Inventory piled up as automakers misread demand.

Land Rover Discovery Sport sport utility vehicles (SUV) sit on a transporter outside Jaguar Land Rover Plc’s assembly plant. (Photographer: Matthew Lloyd/Bloomberg)
Land Rover Discovery Sport sport utility vehicles (SUV) sit on a transporter outside Jaguar Land Rover Plc’s assembly plant. (Photographer: Matthew Lloyd/Bloomberg)

An inventory pileup seems to be among the biggest contributors to India’s worst-ever auto slump.

Retail sales at dealerships, measured by vehicle registrations, contracted 4.6 percent in 2019, according to data updated on the transport ministry’s website as of Jan. 17. The data released by automakers’ lobby show factory-gate sales plunged 13.6 percent during the period.

That indicates overstocking at dealerships took several months to clear out. In the face of slowing demand, unsold vehicles with dealers aggravated the slowdown.

Category-wise analysis of the numbers shows that passenger cars and two-wheelers suffered from an inventory overhang.

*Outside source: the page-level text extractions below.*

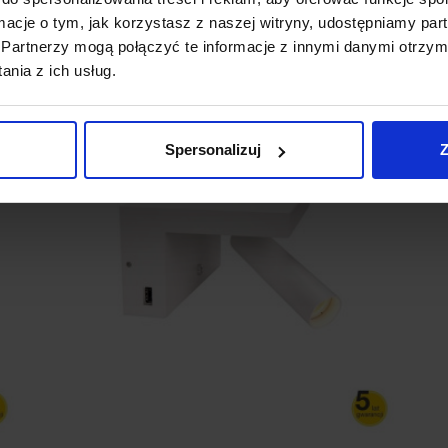
ormacje o tym, jak korzystasz z naszej witryny, udostępniamy p
Partnerzy mogą połączyć te informacje z innymi danymi otrzym
nia z ich usług.
Promocja
Spersonalizuj
Z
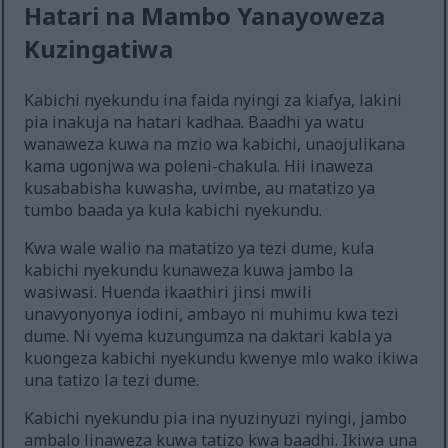
Hatari na Mambo Yanayoweza
Kuzingatiwa
Kabichi nyekundu ina faida nyingi za kiafya, lakini
pia inakuja na hatari kadhaa. Baadhi ya watu
wanaweza kuwa na mzio wa kabichi, unaojulikana
kama ugonjwa wa poleni-chakula. Hii inaweza
kusababisha kuwasha, uvimbe, au matatizo ya
tumbo baada ya kula kabichi nyekundu.
Kwa wale walio na matatizo ya tezi dume, kula
kabichi nyekundu kunaweza kuwa jambo la
wasiwasi. Huenda ikaathiri jinsi mwili
unavyonyonya iodini, ambayo ni muhimu kwa tezi
dume. Ni vyema kuzungumza na daktari kabla ya
kuongeza kabichi nyekundu kwenye mlo wako ikiwa
una tatizo la tezi dume.
Kabichi nyekundu pia ina nyuzinyuzi nyingi, jambo
ambalo linaweza kuwa tatizo kwa baadhi. Ikiwa una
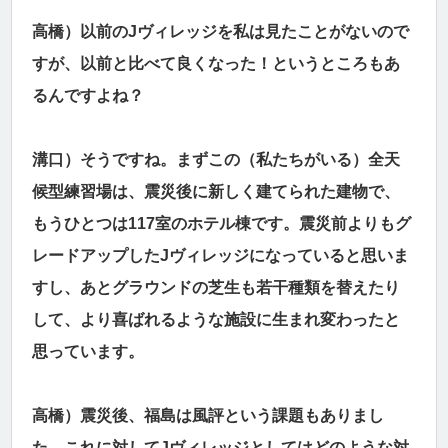
高橋）以前のJヴィレッジを私は見たことがないので
すが、以前と比べて良くなった！というところもあ
るんですよね？
溝口）そうですね。まずこの（私たちがいる）全天
候型練習場は、震災後に新しく建てられた建物で、
もうひとつは117室のホテル棟です。震災前よりもグ
レードアップしたJヴィレッジになっていると思いま
すし、あとグラウンドの芝生も若干種類を替えたり
して、より喜ばれるような施設に生まれ変わったと
思っています。
高橋）震災後、福島は風評という課題もありまし
た。これに対してJヴィレッジとしてはどのような対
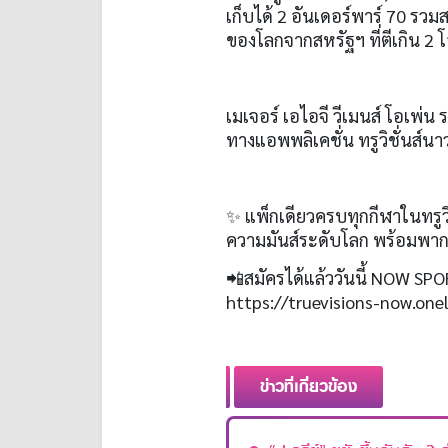
เก็บได้
2
อันเดอร์พาร์
70
รวมส
ของโลกจากสหรัฐฯ ที่ตีเกิน
2
โ
เมเจอร์ เอไอจี วีเมนส์ โอเพ่น
ทางแอพพลิเคชั่น ทรูวิชั่นส์นา
✨
แพ็กเดียวครบทุกกีฬาในทรูวิ
ความมันส์ระดับโลก พร้อมพาก
📲
สมัครได้แล้ววันนี้
NOW SPO
https://truevisions-now.on
ข่าวที่เกี่ยวข้อง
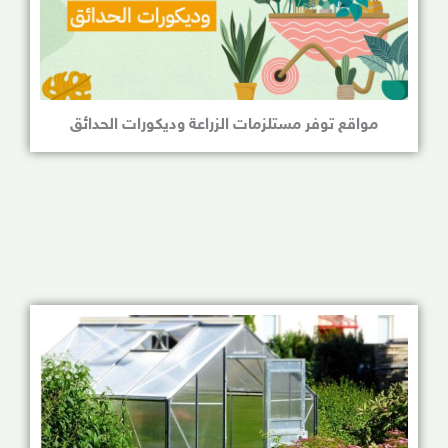
مواقع توفر مستلزمات الزراعة وديكورات الحدائق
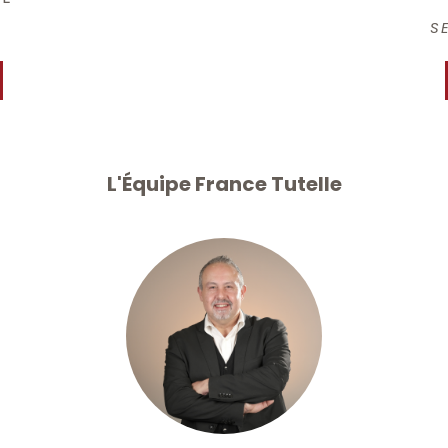
S
L'Équipe France Tutelle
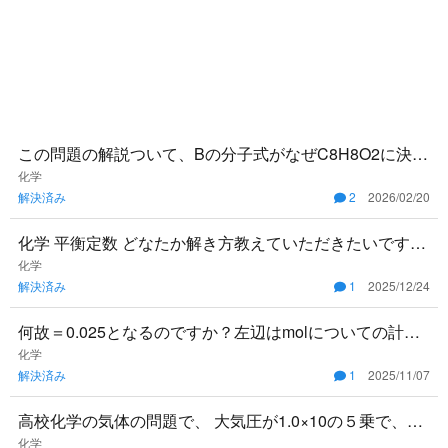
この問題の解説ついて、Bの分子式がなぜC8H8O2に決ま
るのかが分かりません。私はCがエチレングリコールであ
化学
解決済み
2
2026/02/20
るだろうとい
化学 平衡定数 どなたか解き方教えていただきたいです。
どうぞ宜しくお願いします。 1番下の問題です。 答えは
化学
解決済み
1
2025/12/24
4.1です。
何故＝0.025となるのですか？左辺はmolについての計算
ではないのですか？ 自分この問題分からなくて答えは何
化学
解決済み
1
2025/11/07
となくで選
高校化学の気体の問題で、 大気圧が1.0×10の５乗で、蒸
気圧が1.0×10の4乗であるときに、解答では気体が気液平
化学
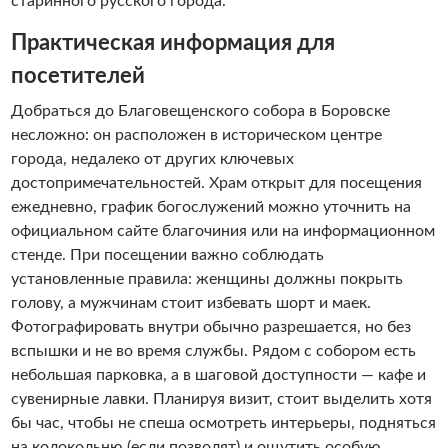
старинного русского города.
Практическая информация для
посетителей
Добраться до Благовещенского собора в Боровске
несложно: он расположен в историческом центре
города, недалеко от других ключевых
достопримечательностей. Храм открыт для посещения
ежедневно, график богослужений можно уточнить на
официальном сайте благочиния или на информационном
стенде. При посещении важно соблюдать
установленные правила: женщины должны покрыть
голову, а мужчинам стоит избевать шорт и маек.
Фотографировать внутри обычно разрешается, но без
вспышки и не во время службы. Рядом с собором есть
небольшая парковка, а в шаговой доступности — кафе и
сувенирные лавки. Планируя визит, стоит выделить хотя
бы час, чтобы не спеша осмотреть интерьеры, подняться
на колокольню (если позволят) и ощутить особую,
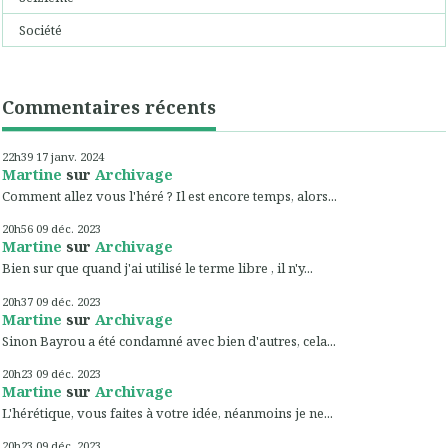
Société
Commentaires récents
22h39
17
janv. 2024
Martine
sur
Archivage
Comment allez vous l'héré ? Il est encore temps, alors...
20h56
09
déc. 2023
Martine
sur
Archivage
Bien sur que quand j'ai utilisé le terme libre , il n'y...
20h37
09
déc. 2023
Martine
sur
Archivage
Sinon Bayrou a été condamné avec bien d'autres, cela...
20h23
09
déc. 2023
Martine
sur
Archivage
L'hérétique, vous faites à votre idée, néanmoins je ne...
20h23
09
déc. 2023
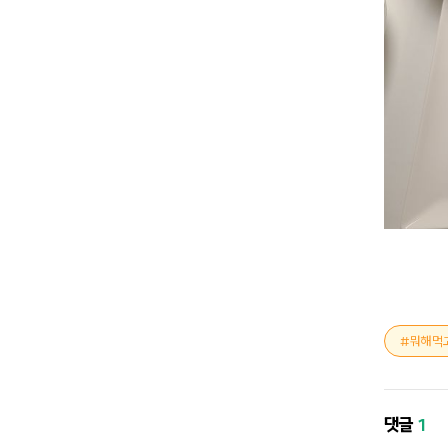
뭐해먹
댓글
1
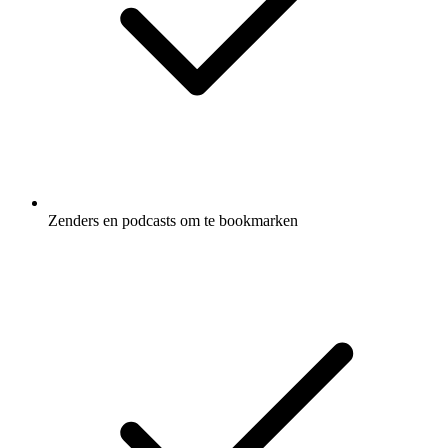
Zenders en podcasts om te bookmarken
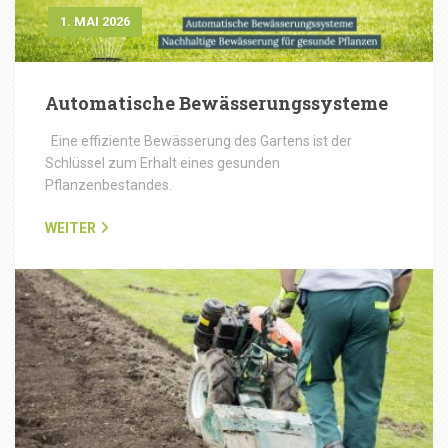
1. MAI 2026
Automatische Bewässerungssysteme
Eine effiziente Bewässerung des Gartens ist der
Schlüssel zum Erhalt eines gesunden
Pflanzenbestandes.
WEITER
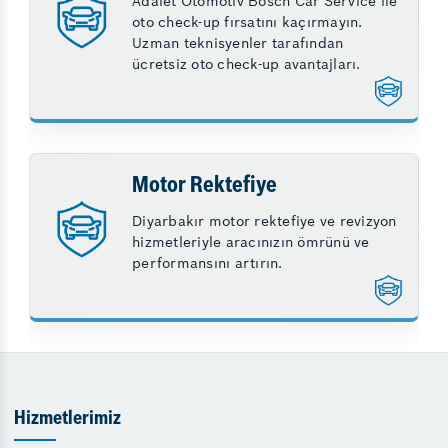
Adalet Otomotiv Bosch Car Service ile
oto check-up fırsatını kaçırmayın.
Uzman teknisyenler tarafından
ücretsiz oto check-up avantajları.
Motor Rektefiye
Diyarbakır motor rektefiye ve revizyon
hizmetleriyle aracınızın ömrünü ve
performansını artırın.
Hizmetlerimiz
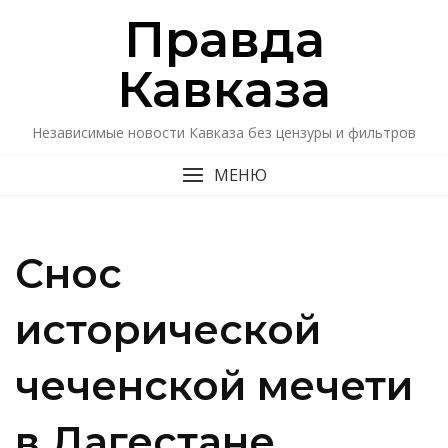
Перейти
Правда
к
содержимому
Кавказa
Независимые новости Кавказа без цензуры и фильтров
МЕНЮ
Снос
исторической
чеченской мечети
в Дагестане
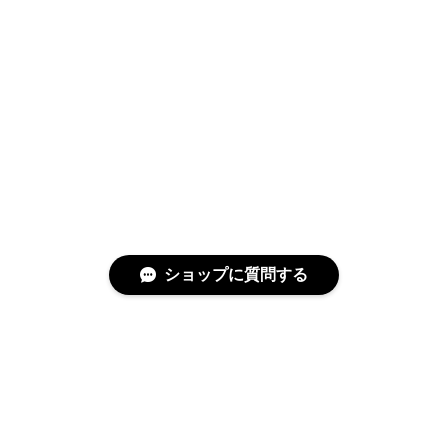
ショップに質問する
特定商取引法に基づく表記
プライバシーポリシー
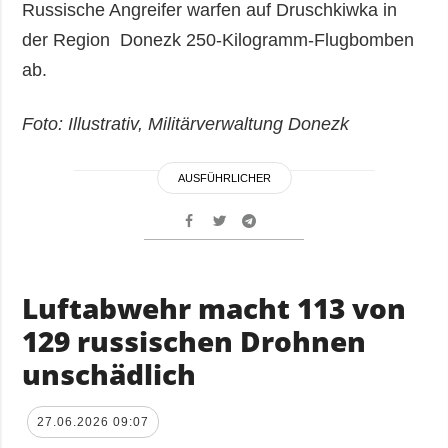
Russische Angreifer warfen auf Druschkiwka in
der Region Donezk 250-Kilogramm-Flugbomben
ab.
Foto: Illustrativ, Militärverwaltung Donezk
AUSFÜHRLICHER
Luftabwehr macht 113 von
129 russischen Drohnen
unschädlich
27.06.2026 09:07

The commercial vehicles sector relies more on pre-orders and hence a better managed sales chain.

Company dispatches of cars and utility vehicles to dealerships got ahead of retail sales in 2017 and 2018. As demand stagnated, inventory piled up, and eventually led to a contraction in wholesales.

Two-wheeler makers also overestimated demand even as retail sales plateaued.

Retail and factory-gate sales of trucks rose in tandem before witnessing a prolonged fall after the new axle-loading norms allowed commercial vehicles to ferry more weight. Slowing consumption in a sputtering economy made matters worse.